SUPPLIED TEXT:
──────────────────────────────
Once again Blomefield waited a year between the completion of volume 2 and the commencement of volume 3, the first part of which was distributed to subscribers in December 1746. He now reverted to his original method of working through the rural area of the county, hundred by hundred, but progress on this volume was even slower than on the first, although once again he incorporated another of Charles Parkin's hundreds - South Greenhoe - ahead of time. By December 1751 the third volume was eighty per cent complete and nearly covered six hundreds, when Blomefield contracted smallpox during a visit to London, and soon afterwards died. It then became apparent that the clergyman had almost bankrupted himself and his family by this publishing venture. 12

Nearly nineteen years had elapsed since the publication was first announced; and many of the original subscribers had died or lost interest. Others now felt that the project had reached an untimely end, and decided to go ahead and bind such material as they ii had for volume 3, even though it finished in mid sentence and had no title page. Although the matter now appeared to rest, Thomas Martin, the custodian of the Le Neve manuscripts, was quite determined to see the history of Norfolk completed. He set about persuading Parkin to take over Blomefield's task, and by July 1752 the latter agreed to write the remainder of the account of South Erpingham hundred, which was left incomplete at Blomefield's death - this would at least provide a completed, if slightly shorter third volume. However, Martin admitted to the antiquary Wiliam Cole that `my endeavour shall be us'd to have him finish the whole'.14

Parkin eventually agreed to complete the whole work, although there was never any question of him also taking over Blomefield's role of publisher. Parkin was then in his mid sixties and so realised that if he were ever to finish it he would have to compile a somewhat less detailed and laborious account of each village than Blomefield had attempted. Thus by the time he died in August 1765 aged seventy-six, Parkin had written an account of the remaining eighteen hundreds and the borough of Kings Lynn, which was only about seventy per cent of the lenghth of that which Blomefield had already published. (It is not known whether or not Parkin ever completed an account of the borough of Yarmouth, but if so it was lost, and the account subsequently published under his name was written by another hand.)

After unsuccessfully trying to interest several London publishers in the manuscript, Parkin's executors eventually sold it, together with his library, to a young bookseller in King's Lynn named William Whittingham. Hitherto, Whittingham had no printing or publishing experience and he had bought the library only for stock, but during 1767 he was persuaded to acquire a press and to publish the remainder of the history. Once again it appears that Thomas Martin had a hand in the decision, for he also negotiated the purchase by Whittingham of the remaining unsold parts of the first three volumes and some unpublished plates from Blomefield's widow.

Whittingham's printed proposals for the completion of Blomefield's An essay towards a topogrphical history of the county of Norfolk were therefore published in February 1768.1' Subscribers were to receive a further 48 sheets and a title page to complete volume 3, plus a fourth volume of about 1000 pages, for the sum of two guineas, half of which was to paid in advance. A sufficient number of subscriptions were received and publication of the completion began in November 1769, when subscribers at last received the remaining material for volume 3. It was at this time that Whittingham reprinted the title pages of volumes I and 2, and also sheet A of volume 2, in order to make up sets of Blomefield's parts for sale to new subscribers.
──────────────────────────────
RAW DATA:

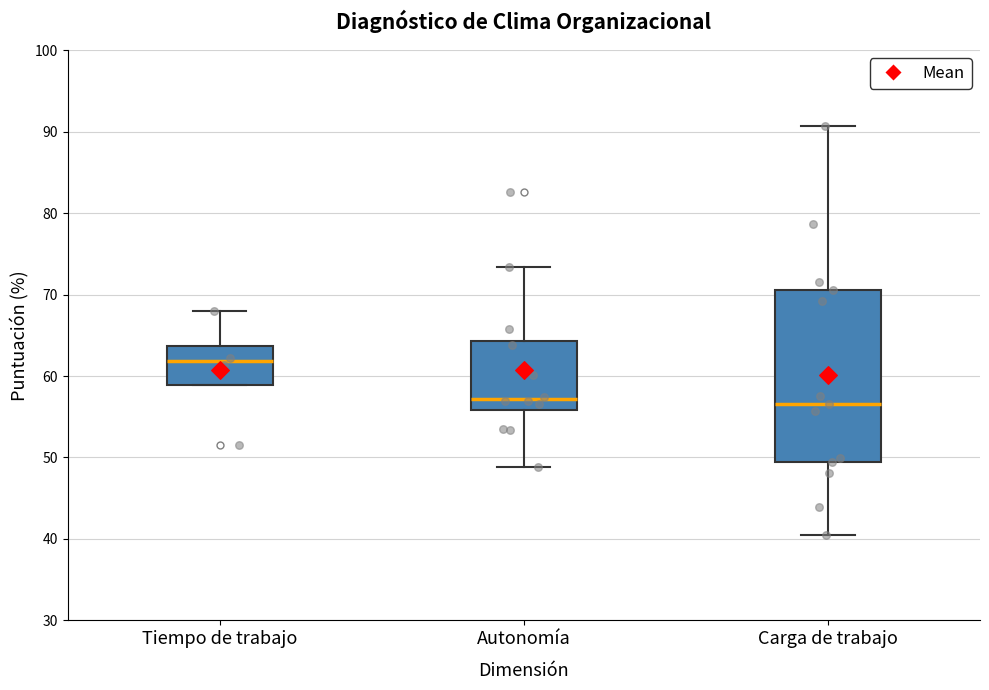

Comparing the boxes themselves (not the whiskers), which one is the tallest?

Carga de trabajo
──────────────────────────────
INSTRUCTION 1: In the text on Blomefield's history of Norfolk, rewrite the paragraph beginning "Parkin eventually agreed to complete the whole work" as a short bulleted list of its main facts.
INSTRUCTION 2: From the text on Blomefield's history of Norfolk, list every date that gives both a month and a year.
INSTRUCTION 3: Transcribe a part of the text on Blomefield's history of Norfolk, starting with "Parkin eventually agreed" and going on through "by another hand.)".

TASK OUTPUT 1:
- Parkin agreed to complete the whole work but never took over Blomefield's role as publisher.
- He was in his mid sixties, so he wrote a less detailed account of each village than Blomefield had attempted.
- By his death in August 1765, aged seventy-six, he had covered the remaining eighteen hundreds and the borough of Kings Lynn.
- His account was only about seventy percent of the length of what Blomefield had already published.
- It is not known whether he ever completed an account of Yarmouth. If he did, it was lost, and the account later published under his name was written by someone else.

TASK OUTPUT 2:
- December 1746
- December 1751
- July 1752
- August 1765
- February 1768
- November 1769

TASK OUTPUT 3:
Parkin eventually agreed to complete the whole work, although there was never any question of him also taking over Blomefield's role of publisher. Parkin was then in his mid sixties and so realised that if he were ever to finish it he would have to compile a somewhat less detailed and laborious account of each village than Blomefield had attempted. Thus by the time he died in August 1765 aged seventy-six, Parkin had written an account of the remaining eighteen hundreds and the borough of Kings Lynn, which was only about seventy per cent of the lenghth of that which Blomefield had already published. (It is not known whether or not Parkin ever completed an account of the borough of Yarmouth, but if so it was lost, and the account subsequently published under his name was written by another hand.)